Stimpson makes switch to long distance


Double Commonwealth Champion Jodie Stimpson has made the switch from standard distance to long distance triathlon racing.

Stimpson, who began competing in triathlon at the age of eight-years-old, has competed at every level of the sport from World Series through to Grand Final.

She began her career in 1997 where she was coached by Darren Smith before moving to Loughborough University where she trained for four years.

“My journey into triathlon started when my dad taught me to swim when I was four,” Stimpson began. “My uncle set up a triathlon group with my dad which had me, my uncle and my cousin as members.

“I did my first triathlon at eight-years-old, and I just remember finishing and my dad being there. The moment of him being proud of me and that moment has never really changed throughout my career. He was there at the majority of my finishes. If I had to dedicate anything I’ve done in my career it would be to my family.”

It was the Commonwealth Games in 2014 that Stimpson says was a standout for her, and with the British crowd behind her, she kicked on to not only take gold in the individual but also the Mixed Team Relay.


“Obviously, Glasgow 2014 Commonwealth Games has to be up there as one of my biggest highlights,” Stimpson added. “It was basically a home Games and to have the crowd right there was amazing. It was crowds three people deep screaming my name and to top it all off having my mum and dad, sister and my niece at the finish line was amazing and I grabbed them straight away.

“Triathlon is an individual sport, but it’s so much more than that and my family have been a part of my journey from when I started, so, to be able to share that moment with them and everyone who has supported me is hard to say how special that was.”

Stimpson also recognises the World Triathlon Series race in Kitzbühel as a standout for her where she went from feeling nervous to taking the victory.

“Competing in Kitzbühel is another highlight for me,” Stimpson said. “I was saying to Darren Smith, my coach at the time, I really don’t think I should be doing this. He told me I would be ok and would do alright.

“My mum always struggles to watch my races, she’s a typical mum who just wants me to be safe and she couldn’t not watch as she was stuck on top of a mountain and that was a real special one for me.”

Throughout her long career in triathlon, Stimpson has been an integral part of the British team, but she recognises how lucky she has been to be part of a sport that means so much to her and to have the support of her family and team-mates.
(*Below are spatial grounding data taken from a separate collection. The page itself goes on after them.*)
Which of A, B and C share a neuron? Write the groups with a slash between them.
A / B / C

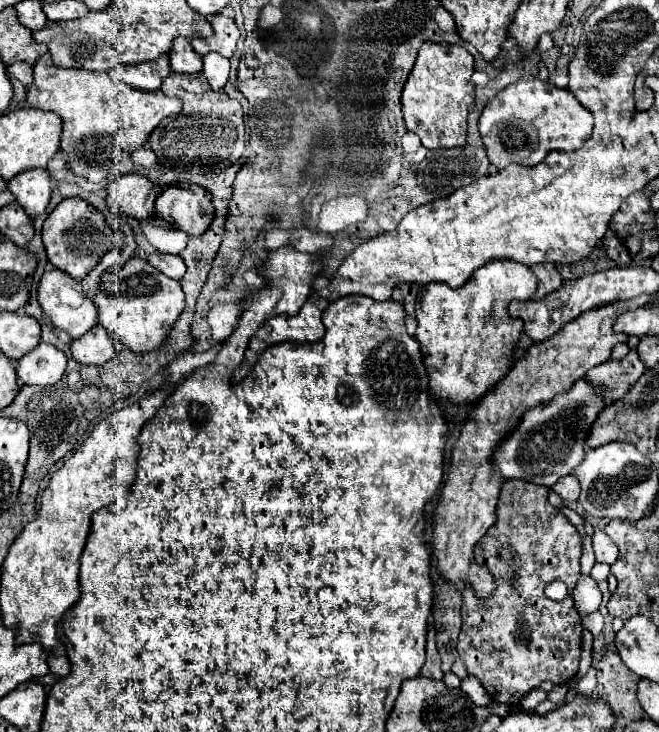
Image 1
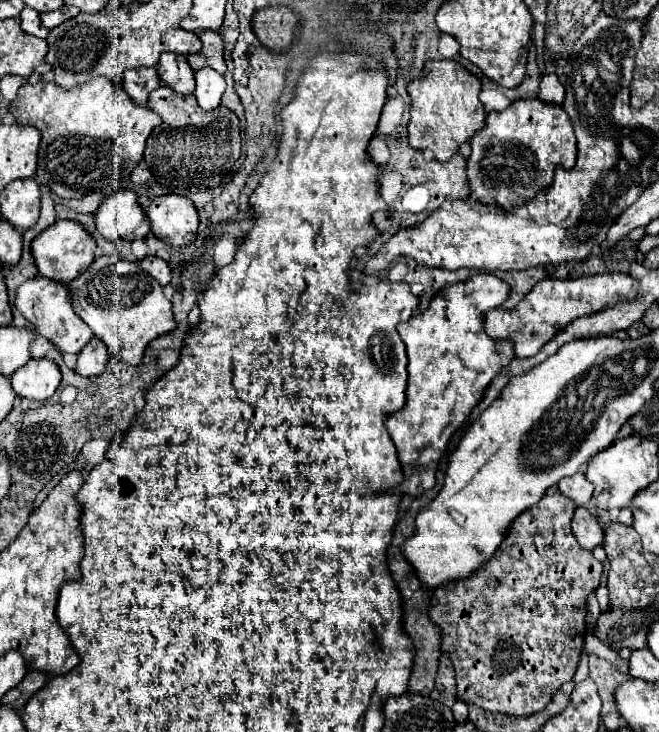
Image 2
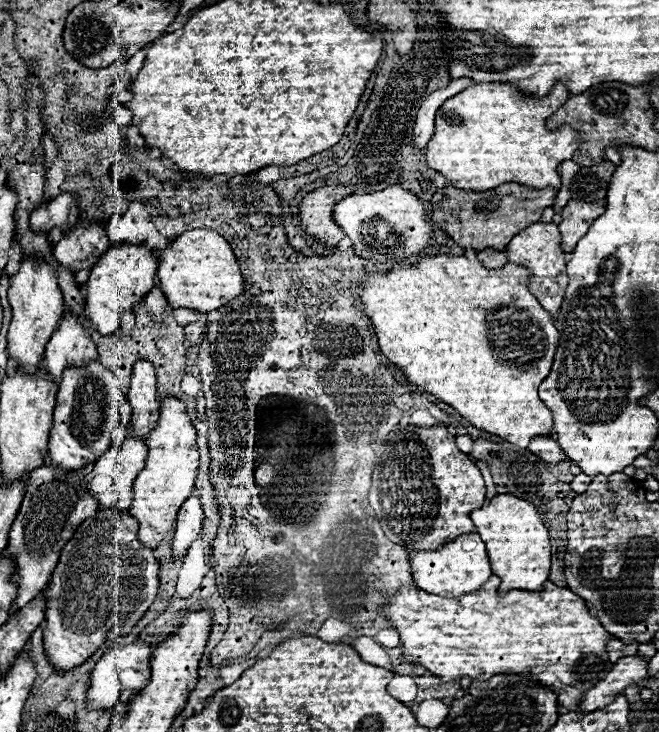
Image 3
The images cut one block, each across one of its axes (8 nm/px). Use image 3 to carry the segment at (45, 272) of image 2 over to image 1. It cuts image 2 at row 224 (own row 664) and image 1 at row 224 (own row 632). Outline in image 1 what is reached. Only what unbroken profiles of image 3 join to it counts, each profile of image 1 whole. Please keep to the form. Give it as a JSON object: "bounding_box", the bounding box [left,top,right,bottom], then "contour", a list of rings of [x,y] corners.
{"bounding_box":[42,198,110,280],"contour":[[[80,198],[62,200],[60,206],[56,206],[56,210],[52,210],[52,214],[44,220],[42,242],[44,242],[46,254],[48,254],[48,262],[52,266],[56,266],[58,270],[66,272],[68,276],[72,276],[74,280],[82,280],[100,262],[100,258],[104,254],[100,250],[90,248],[90,246],[94,246],[92,234],[86,234],[86,232],[90,232],[90,228],[110,228],[110,226],[106,224],[104,216],[98,210],[94,210],[92,206],[88,206],[88,202],[84,202]]]}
“Anybody who knows me, knows that I wear my heart on my sleeve and my heart is full of triathlon,” Stimpson continued.

“I never wanted to do anything else growing up and I have been asked numerous times what would you do if you weren’t a triathlete and really I never wanted to do anything else. To be able to be a triathlete as my job has made me one of the luckiest people to be able to say that.

“There are so many people to mention and thank but I think it I have to mention my family. Their job isn’t done now I’ve finished with World Triathlon races. Their support is definitely needed for my long distance career too.
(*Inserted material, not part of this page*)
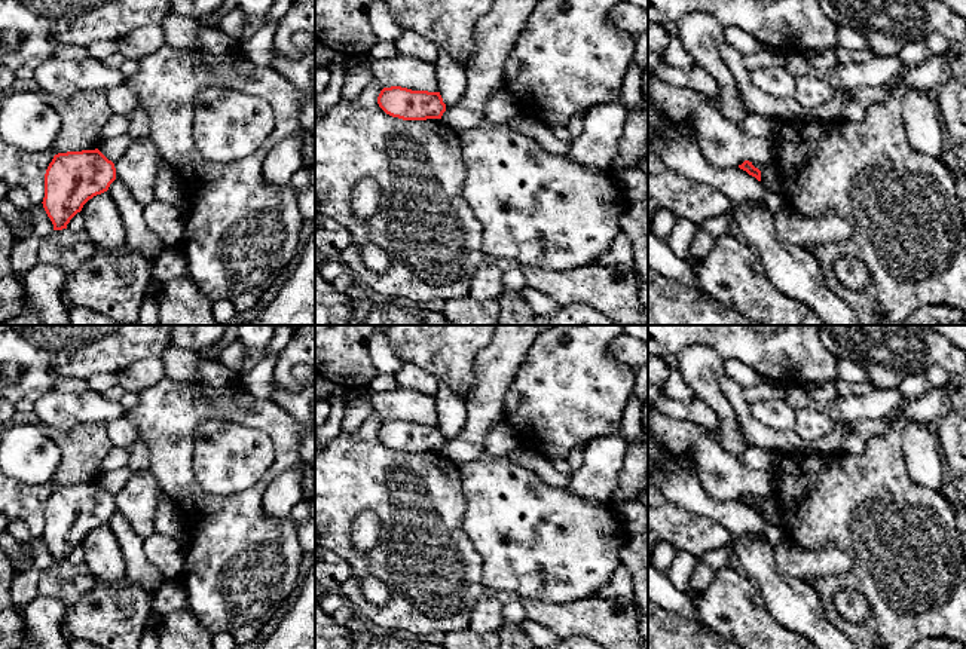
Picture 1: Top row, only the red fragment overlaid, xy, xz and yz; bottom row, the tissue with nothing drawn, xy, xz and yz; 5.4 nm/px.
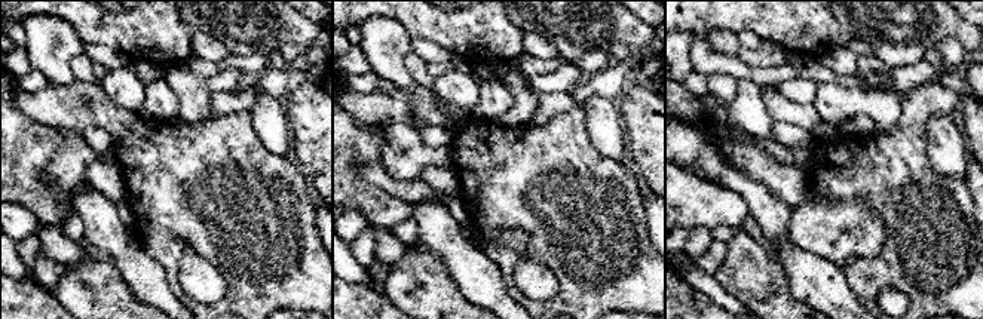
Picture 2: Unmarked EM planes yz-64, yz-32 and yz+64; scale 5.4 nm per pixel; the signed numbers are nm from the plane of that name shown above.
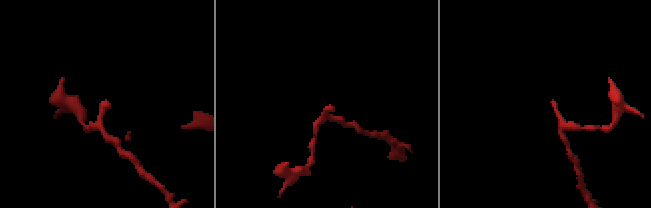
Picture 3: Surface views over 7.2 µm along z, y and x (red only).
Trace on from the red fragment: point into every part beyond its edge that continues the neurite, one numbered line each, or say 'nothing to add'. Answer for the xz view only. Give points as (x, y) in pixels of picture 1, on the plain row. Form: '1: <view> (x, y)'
nothing to add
“Everyone knows that Darren Smith was a massive part of my success, and I wouldn’t have had a large part of my career without him. Also, the training group, D Squad, that I was with which was one of the best times of my life. I want to thank them too because I wouldn’t have had the success without them too.

“I’d also like to thank my management team at Arête who have been with me my whole career. Their support has allowed me to focus on training and racing knowing I had a great team behind me.”

As Stimpson looks ahead to her 70.3 career, she is relishing the new ways of racing and taking on the challenge to compete with the best in the world.

“Whenever I raced in my career, I wanted to be the best in the world and I wanted to have a good career,” Stimpson said.

“I wanted to beat the best in the world and always be there at the pointy end of races and that hasn’t changed going into 70.3s. The challenge is still there to beat the best in the world. I feel like such a beginner, but it’s opened so many new challenges that excites me and so much that I have to learn. It’s exciting to be on this new journey.”

British Triathlon Performance Director, Mike Cavendish, said: “Jodie has always been a dedicated, passionate and supportive member of the programme. She has been missed on the start-line of WTCS racing over the last few years and it is personally really sad that I didn’t get to see Jodie at her absolute best – through no fault of her own.

“She has always set a fantastic example to her peers and the next generation of athletes both in training and competition and she has played an enormous part in the success that our women’s team now enjoys.

“That said, Jodie has had a fantastic short-course career in her own right – with her double gold in the Glasgow Commonwealth Games a real highlight. I wish her the best of luck on the long-course stage and know that everyone at British Triathlon will be watching on with pride.”